Work instruction: Nothing but a number should be written: the count of lines below that contain "center".

Data for this task:
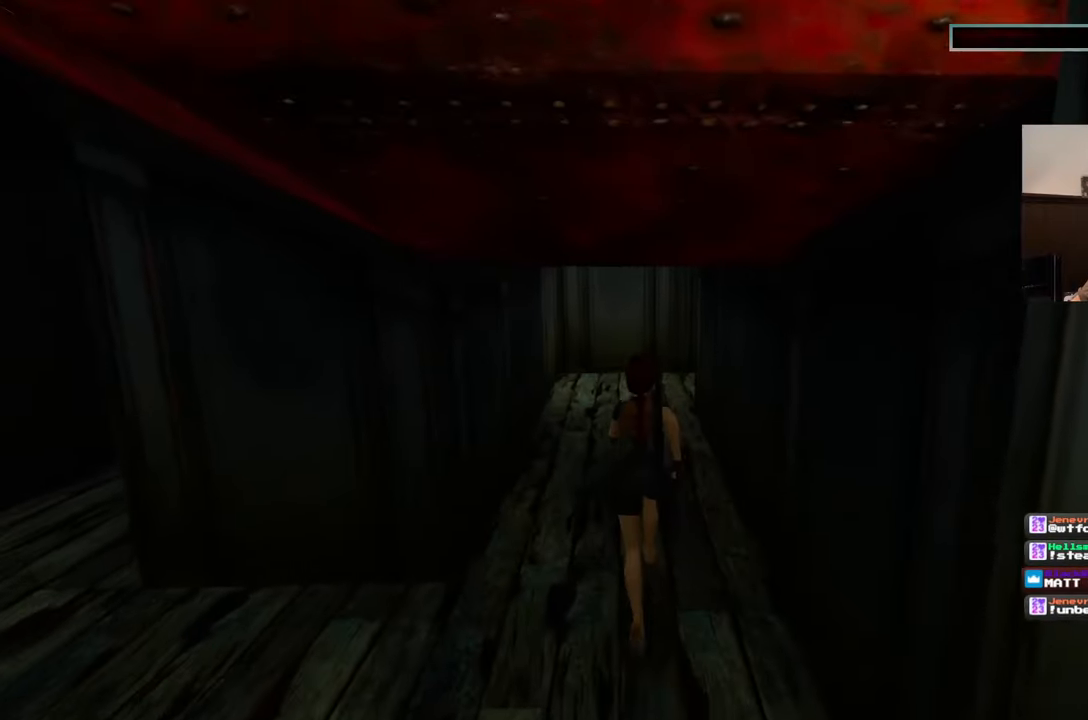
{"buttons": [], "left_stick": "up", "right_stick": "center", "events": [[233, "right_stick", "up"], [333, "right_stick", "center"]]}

==

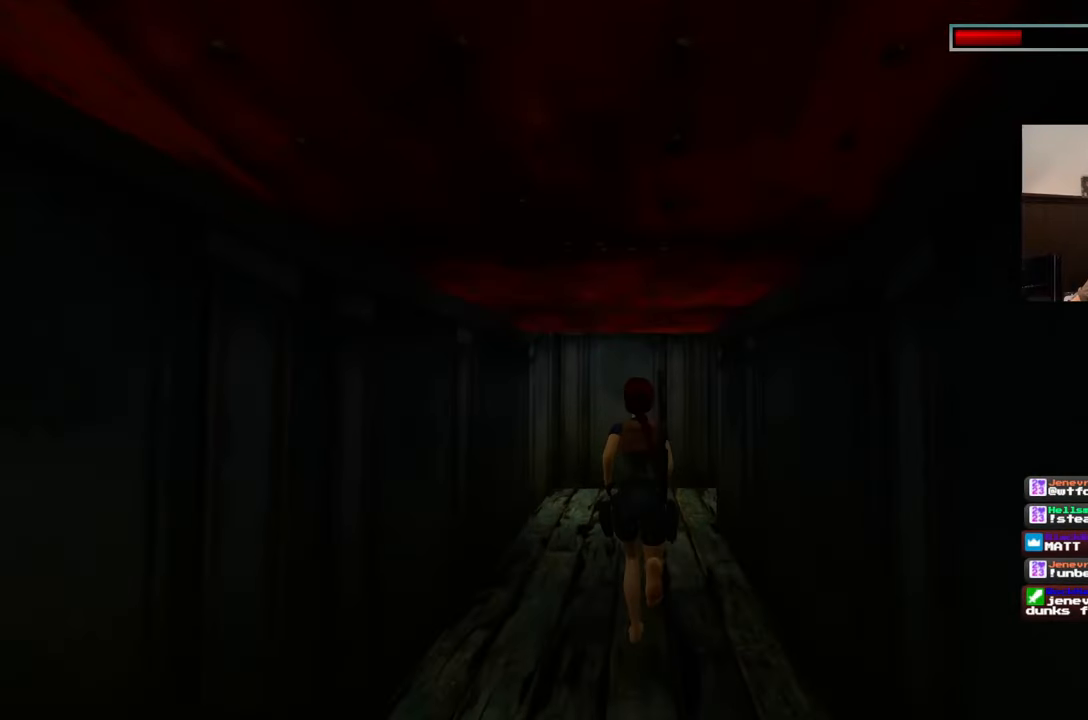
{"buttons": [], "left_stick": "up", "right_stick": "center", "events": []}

--

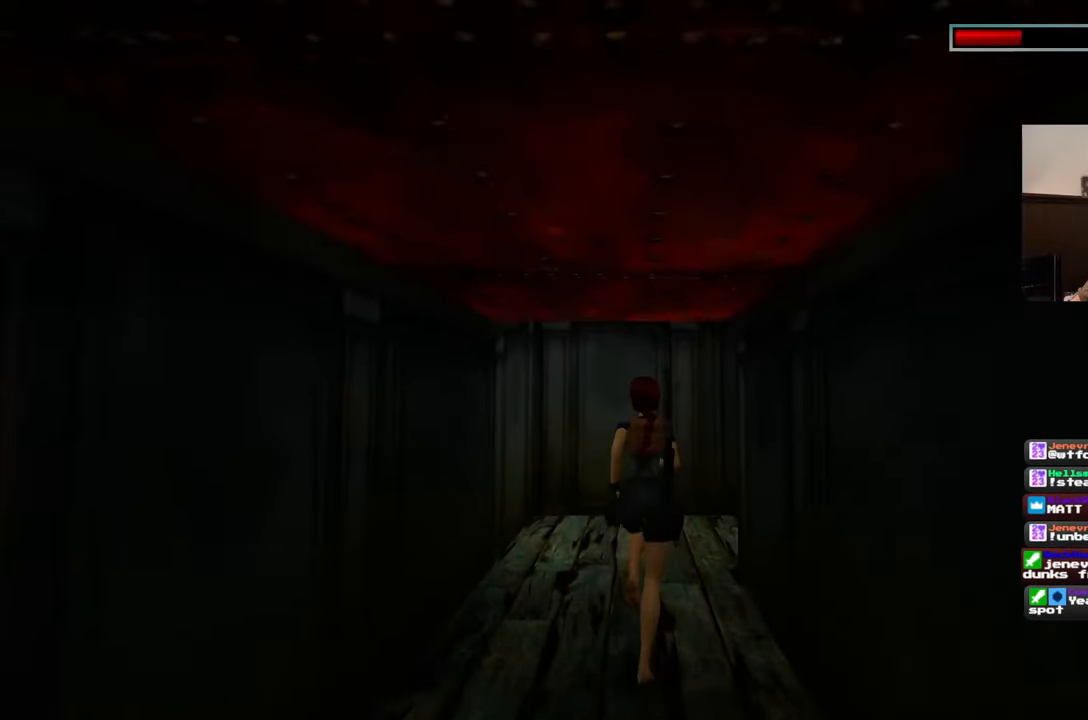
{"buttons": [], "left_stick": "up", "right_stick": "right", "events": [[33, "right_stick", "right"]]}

Exercise answer: 2